# Update On Dovena Pigeons



## TAWhatley (Mar 6, 2001)

I'm very happy to report that 26 of Dovena's apartment pigeons left NYC yesterday heading for Texas and California. We are hoping to get the remaining birds shipped to new homes after Thanksgiving and before the Christmas mailing crunch hits.

Terry


----------



## John_D (Jan 24, 2002)

*Well done, Terry*

Well done! I'm sure you must've put in one heck of lot of hard work getting that kind of result!

John


----------



## Maggie-NC (Jun 22, 2005)

Terry, I am absolutely thrilled to read this. You have truly worked magic. I know you are a super moderator but that needs to be changed to the SUPER MARVELOUS MODERATOR. 

I know this helps make you feel better. It does me.

Maggie


----------



## Whitefeather (Sep 2, 2002)

Thanks for the update Terry. That's wonderful news.  

Cindy


----------



## Feefo (Feb 8, 2002)

Thank goodness for that!!!!!!! Thank you, Terry.

Does Dovena have any breeding pairs left and, if so, does she understand/agree on the importance of replacing the eggs with plastic ones? 

If not perhaps she would agree to giving them a 50% sprouting barley diet!


Cynthia


----------



## pdpbison (Mar 15, 2005)

Oh! Excellent news!

I am very happy for Dovena, and for her Birds...

Good work..!

Who is footing the bills, if any, for the transport of these Birds?

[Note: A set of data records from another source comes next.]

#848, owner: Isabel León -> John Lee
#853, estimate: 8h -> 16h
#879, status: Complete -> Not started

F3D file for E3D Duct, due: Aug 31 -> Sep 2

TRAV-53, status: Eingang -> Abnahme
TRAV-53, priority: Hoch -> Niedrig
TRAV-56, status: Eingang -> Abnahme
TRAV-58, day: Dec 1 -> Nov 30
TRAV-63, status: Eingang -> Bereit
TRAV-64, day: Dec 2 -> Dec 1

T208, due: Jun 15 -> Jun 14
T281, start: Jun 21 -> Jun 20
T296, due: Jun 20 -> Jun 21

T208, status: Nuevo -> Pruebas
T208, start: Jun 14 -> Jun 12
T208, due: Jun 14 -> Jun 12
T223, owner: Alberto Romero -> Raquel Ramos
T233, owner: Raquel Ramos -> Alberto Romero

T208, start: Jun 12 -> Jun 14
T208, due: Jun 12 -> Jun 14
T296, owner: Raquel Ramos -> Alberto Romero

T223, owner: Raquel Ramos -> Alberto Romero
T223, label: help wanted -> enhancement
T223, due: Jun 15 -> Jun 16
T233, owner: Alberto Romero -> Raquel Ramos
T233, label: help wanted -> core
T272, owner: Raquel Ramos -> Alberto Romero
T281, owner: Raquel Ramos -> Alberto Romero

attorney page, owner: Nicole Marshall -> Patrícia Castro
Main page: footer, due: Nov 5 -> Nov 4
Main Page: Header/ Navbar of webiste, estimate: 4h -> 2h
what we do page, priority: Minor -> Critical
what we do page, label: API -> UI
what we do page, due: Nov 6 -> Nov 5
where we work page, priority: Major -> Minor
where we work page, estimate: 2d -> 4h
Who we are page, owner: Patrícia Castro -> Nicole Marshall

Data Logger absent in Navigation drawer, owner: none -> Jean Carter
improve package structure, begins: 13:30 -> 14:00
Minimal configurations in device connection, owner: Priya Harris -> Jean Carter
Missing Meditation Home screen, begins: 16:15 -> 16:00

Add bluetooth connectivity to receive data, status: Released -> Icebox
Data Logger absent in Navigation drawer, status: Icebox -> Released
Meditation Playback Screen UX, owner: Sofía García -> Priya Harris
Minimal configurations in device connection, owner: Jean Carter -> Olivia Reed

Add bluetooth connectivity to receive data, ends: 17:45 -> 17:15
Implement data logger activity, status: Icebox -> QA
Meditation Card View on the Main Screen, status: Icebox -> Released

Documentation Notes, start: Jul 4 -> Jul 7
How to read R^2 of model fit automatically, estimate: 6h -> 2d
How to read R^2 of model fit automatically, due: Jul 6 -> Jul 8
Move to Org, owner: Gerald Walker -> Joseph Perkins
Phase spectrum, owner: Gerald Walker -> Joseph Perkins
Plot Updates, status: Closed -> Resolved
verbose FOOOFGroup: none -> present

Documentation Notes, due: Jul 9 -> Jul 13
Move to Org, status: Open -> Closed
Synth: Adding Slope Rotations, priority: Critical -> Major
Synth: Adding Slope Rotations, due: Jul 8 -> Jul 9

Which is a busibody way of asking if passing-the-hat might be a nice gesture here?

Phil
Las Vegas


----------



## Skyeking (Jan 17, 2003)

Terry, 

Are the remaining birds, that haven't left yet, parents and babies?

This is great news, thanks for sharing.


----------



## feralpigeon (Feb 14, 2005)

Terry, that really is just great news all the way around, for those who worked 
OT-over time-that is to achieve the result, and also for Dovena and her pigeons. I'm sure she'll miss them but hopefully she will also feel a weight lifted as well. 

fp


----------



## mr squeaks (Apr 14, 2005)

*Asolutlely*

Fantastic! Great News!!


----------



## Pigeonpal2002 (Jul 27, 2002)

Thanks Terry for the update!!!

EXCELLENT NEWS!!!


----------



## TerriB (Nov 16, 2003)

Truely amazing! No wonder you're wiped out!


----------



## dnrslucky1 (Oct 13, 2005)

This is wonderfull news, Terry! Thank You for the update and for helping Dovena find loving homes for her pidgy's!

Denise


----------



## TAWhatley (Mar 6, 2001)

All the birds shipped on Wednesday have safely arrived at their destinations on Friday morning. 

Terry


----------



## Skyeking (Jan 17, 2003)

Terry,

*Whew!*That is what I've been waiting to hear.

Good job to all who were involved. 

Thanks for the update!


----------



## minimonkey (Apr 7, 2005)

Oh, that is terrific news!!!!!!!! Hurray for everyone who was involved with this effort --- and for Dovena, too, for being willing to do the best thing for her birds.

I'm so relieved and happy to hear this!


----------



## TAWhatley (Mar 6, 2001)

There are still about two dozen birds at Dovena's unless they have been gotten out in the last day or two. With the Christmas shipping rush right now, I suspect they cannot be safely shipped until the week of Dec. 26 at the earliest.

Terry


----------



## Anarrowescape (Jan 6, 2004)

may be a bit late but that was a very nice thing to do terry  i hope the rest finds homes  have not been on in awhile reading up on everything


----------